Extracted page text data

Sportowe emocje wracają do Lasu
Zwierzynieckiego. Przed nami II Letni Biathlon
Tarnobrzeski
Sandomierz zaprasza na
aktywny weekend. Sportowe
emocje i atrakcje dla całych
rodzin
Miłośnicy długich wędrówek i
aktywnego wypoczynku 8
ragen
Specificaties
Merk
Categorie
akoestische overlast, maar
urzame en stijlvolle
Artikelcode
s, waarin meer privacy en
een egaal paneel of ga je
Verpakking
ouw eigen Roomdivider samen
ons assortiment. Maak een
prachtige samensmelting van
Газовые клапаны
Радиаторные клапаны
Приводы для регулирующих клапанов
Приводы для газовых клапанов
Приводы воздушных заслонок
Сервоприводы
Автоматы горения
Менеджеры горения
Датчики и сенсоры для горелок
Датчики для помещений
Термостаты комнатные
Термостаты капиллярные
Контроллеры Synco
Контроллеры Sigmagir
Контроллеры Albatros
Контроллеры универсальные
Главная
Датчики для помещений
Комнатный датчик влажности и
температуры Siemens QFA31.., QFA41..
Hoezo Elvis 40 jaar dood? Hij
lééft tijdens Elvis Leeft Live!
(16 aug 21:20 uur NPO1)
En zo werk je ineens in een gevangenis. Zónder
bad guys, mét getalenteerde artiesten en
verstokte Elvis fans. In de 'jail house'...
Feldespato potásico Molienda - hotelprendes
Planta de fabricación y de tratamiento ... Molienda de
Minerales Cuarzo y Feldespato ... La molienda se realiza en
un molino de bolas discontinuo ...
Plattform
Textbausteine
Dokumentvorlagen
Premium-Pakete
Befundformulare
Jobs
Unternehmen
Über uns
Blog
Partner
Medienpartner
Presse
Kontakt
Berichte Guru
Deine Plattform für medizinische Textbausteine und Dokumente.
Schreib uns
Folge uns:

> _REQUEST_: The lines from the top of the data above down to the line containing "akoestische overlast, maar" are to be copied exactly; no other line should appear.

> _EXPECTED ANSWER_:
Sportowe emocje wracają do Lasu
Zwierzynieckiego. Przed nami II Letni Biathlon
Tarnobrzeski
Sandomierz zaprasza na
aktywny weekend. Sportowe
emocje i atrakcje dla całych
rodzin
Miłośnicy długich wędrówek i
aktywnego wypoczynku 8
ragen
Specificaties
Merk
Categorie
akoestische overlast, maar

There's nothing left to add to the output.